Workers must unite if we are to successfully crush illegal attempts which seek to deny them their constitutional right to join unions of their choice and to fully participate in activities of their unions. An unhappy and disgruntled employee will never give the level of productivity and efficiency necessary for positive national progress and development.
Unless we are united in our effort to influence changes to outdated laws which retard the growth and development of the public service, national development will suffer.
Our failure to rally behind colleagues, who are unfairly treated at work, will result in the creation of a work culture which in the future will be hard to correct.

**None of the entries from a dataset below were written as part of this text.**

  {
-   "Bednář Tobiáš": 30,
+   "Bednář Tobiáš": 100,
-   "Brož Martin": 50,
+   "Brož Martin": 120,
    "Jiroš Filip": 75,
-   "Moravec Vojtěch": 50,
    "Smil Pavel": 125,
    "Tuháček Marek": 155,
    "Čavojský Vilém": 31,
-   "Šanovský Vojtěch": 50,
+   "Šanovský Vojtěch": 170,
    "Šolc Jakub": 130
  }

If we are to seriously engage ourselves in national progress and development we cannot sit selfishly by and not participate in campaigns against the sexual abuse and exploitation of women and children. We must not use position or authority to prevent justice against perpetrators of such and other crimes.
We must instill in the minds of our youth and students values and principles to the extent that any deviation will be accompanied by a feeling of guilt and the need for correction and amending of ways.

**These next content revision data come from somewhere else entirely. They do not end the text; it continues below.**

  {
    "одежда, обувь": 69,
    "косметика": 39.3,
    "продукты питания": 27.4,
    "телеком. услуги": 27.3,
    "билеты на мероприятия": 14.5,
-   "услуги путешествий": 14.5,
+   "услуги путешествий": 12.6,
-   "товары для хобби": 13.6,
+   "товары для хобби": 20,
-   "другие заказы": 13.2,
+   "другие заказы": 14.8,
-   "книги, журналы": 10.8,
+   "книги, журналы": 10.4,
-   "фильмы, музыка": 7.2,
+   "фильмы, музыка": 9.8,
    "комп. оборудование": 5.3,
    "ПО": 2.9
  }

As Union leaders, members and workers we must accept that we are first and foremost citizens of our countries, and as such have a right to state our objection to what we consider acts of corruption, victimization and injustice. Wrong is wrong regardless of who does it or when and where it is done. The heavenly reward which awaits us is far beyond transient human rewards and favours which prevent us from condemning the wrong doings in our society.

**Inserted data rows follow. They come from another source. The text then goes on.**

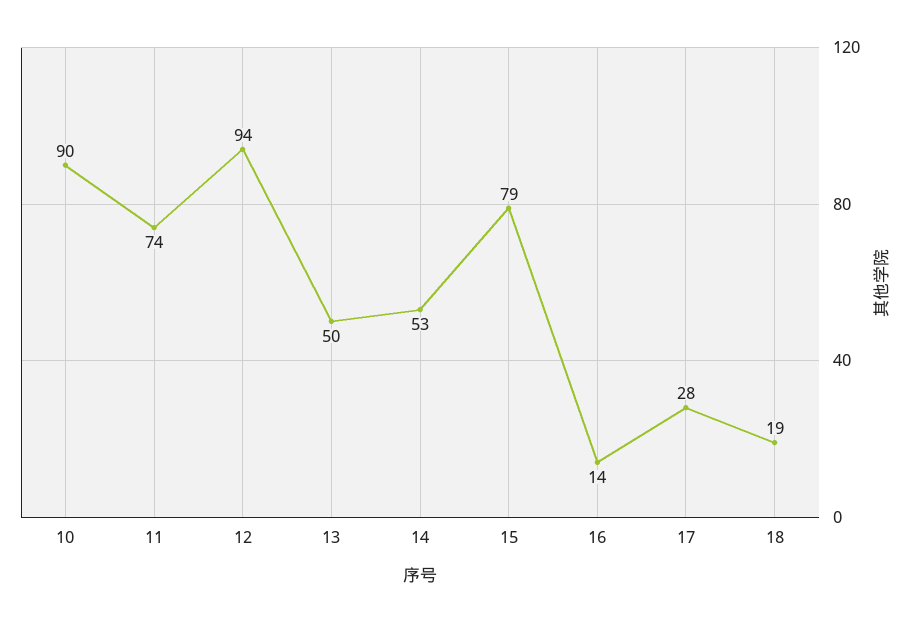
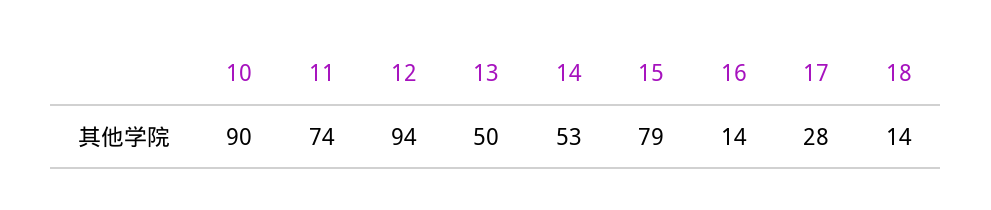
  {
    "10": 90,
    "11": 74,
    "12": 94,
    "13": 50,
    "14": 53,
    "15": 79,
    "16": 14,
    "17": 28,
-   "18": 19
+   "18": 14
  }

Had those before us not taken a position of empathy, a caring attitude and militancy to what existed, our current situation would have been far worse. Thanks to them we are enjoying certain benefits as a result of their unselfishness, steadfastness and perseverance. What contribution are we making in ensuring the preservation and protection of those benefits, and at the same time creating better opportunities for our sons and daughters and their offspring?
Remember this: Our professionalism, honesty and principles should not be compromised when we are offering our service for which we are being paid.
We must seek to establish links of solidarity and professionalism which should remain unbroken as we persist in our efforts towards progress and development. And as we move forward in unity differences should be addressed and resolved.
In ending let me make mention of some inspiring quotations from a few well known individuals.
From the great German writer Johann Friedrich Van Schiller: “Even the weak become strong when they are united.” Alexander The Great, King of Marcedonia who united Greece and re-established the Corinthian League and conquered the Persian Empire said: “Remember upon the conduct of each depends the fate of all.”
The German philosopher, economist, sociologist, journalist and revolutionary socialist Karl Marx said the following: “The worker of the world has nothing to lose, but chains; workers of the world unite.” Lyndon B. Johnson the 36th President of the U.S.A. postulated, “There are no problems we cannot solve together, and very few that we can solve by ourselves.”
Another U.S. President Woodrow T. Wilson posited, “We cannot be separated in interest or divided in purpose. We stand together until the end.”
I always think of the saying of our very own regional icon, retired ILO Workers Specialist and former General Secretary of the Caribbean Congress of Labour Bro George De Peana who stated, “We must all swim together, or get drowned separately.”
We should walk the various alleys and streets satisfied that no matter what the circumstances we will be united in our efforts in ensuring national progress and development.